West Nile: Labeled 'endemic' in Los Angeles County

Officials have warned residents to protect themselves from mosquito bites after dozens of dead birds and mosquito samples -- including three reported in Burbank -- tested positive for West Nile virus in Los Angeles County last month, authorities said.

A dead bird and two mosquito samples collected locally tested positive for the virus, adding to the more than 260 positive mosquito samples and 63 dead birds reported in the district which includes Burbank and Glendale this year, according to the Los Angeles County Vector Control District.

“This should be a sign that West Nile virus is widespread in L.A. County,” said Levy Sun, a spokesman for the district, adding that the virus “is endemic to [Southern California,] which means it is here to stay and it will occur every year.”

The first and only other time the virus was detected in Burbank this year was in mid-July, when one mosquito sample tested positive. .

The virus is transmitted to people and animals through the bite of an infected mosquito.

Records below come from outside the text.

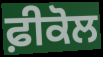
ਫ਼ੀਕੋਲ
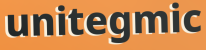
unitegmic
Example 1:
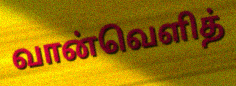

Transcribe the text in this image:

வான்வெளித்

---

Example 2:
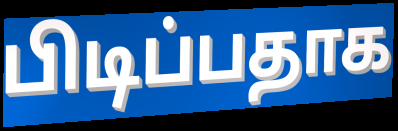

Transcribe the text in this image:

பிடிப்பதாக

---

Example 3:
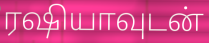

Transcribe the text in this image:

ரஷியாவுடன்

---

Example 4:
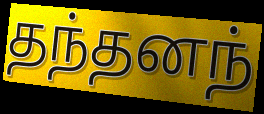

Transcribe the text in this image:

தந்தனந்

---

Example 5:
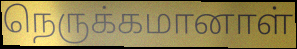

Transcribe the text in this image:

நெருக்கமானாள்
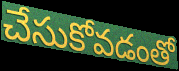
చేసుకోవడంతో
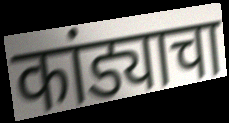
कांड्याचा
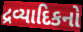
દ્રવ્યાદિકનો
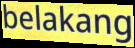
belakang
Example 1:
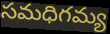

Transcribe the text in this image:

సమధిగమ్య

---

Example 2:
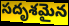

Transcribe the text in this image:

సదృశమైన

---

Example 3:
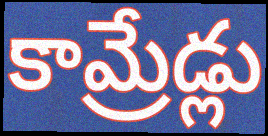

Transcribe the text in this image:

కామ్రేడ్లు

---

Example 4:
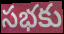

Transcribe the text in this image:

సభకు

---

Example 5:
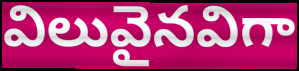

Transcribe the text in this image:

విలువైనవిగా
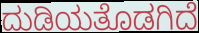
ದುಡಿಯತೊಡಗಿದೆ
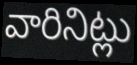
వారినిట్లు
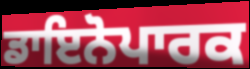
ਡਾਇਨੋਪਾਰਕ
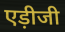
एड़ीजी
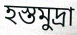
হস্তমুদ্রা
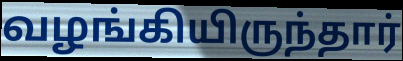
வழங்கியிருந்தார்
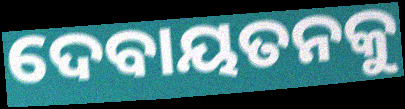
ଦେବାୟତନକୁ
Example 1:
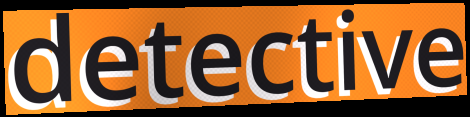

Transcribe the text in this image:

detective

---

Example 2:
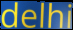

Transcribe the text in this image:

delhi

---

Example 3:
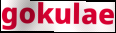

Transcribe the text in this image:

gokulae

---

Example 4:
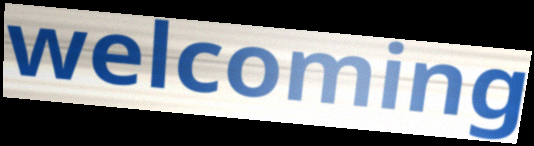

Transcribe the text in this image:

According to vector control statistics, 20% of people infected with the virus will exhibit symptoms — including fever, headache, body aches, nausea or a skin rash — which usually occur between five and 15 days after being bitten.

Officials warned residents to dump and drain standing water — which is where mosquitoes breed — on their property. They should also avoid outdoor activities during dusk and dawn when mosquitoes are most active and wear long pants and long-sleeved shirts as well as insect repellent when outdoors.

Residents should continue to take precautions well into the fall because the virus is reportedly active until late October, Sun said.

“Just because summer goes away, doesn’t mean West Nile goes away. As long as there’s standing water, there will be mosquito breeding,” Sun said.

As of last Thursday, 54 human infections were reported in Los Angeles County this year, including three fatalities, according to the Los Angeles County Department of Public Health.

To report a dead bird, call the California Department of Public Health at (877) WNV-BIRD.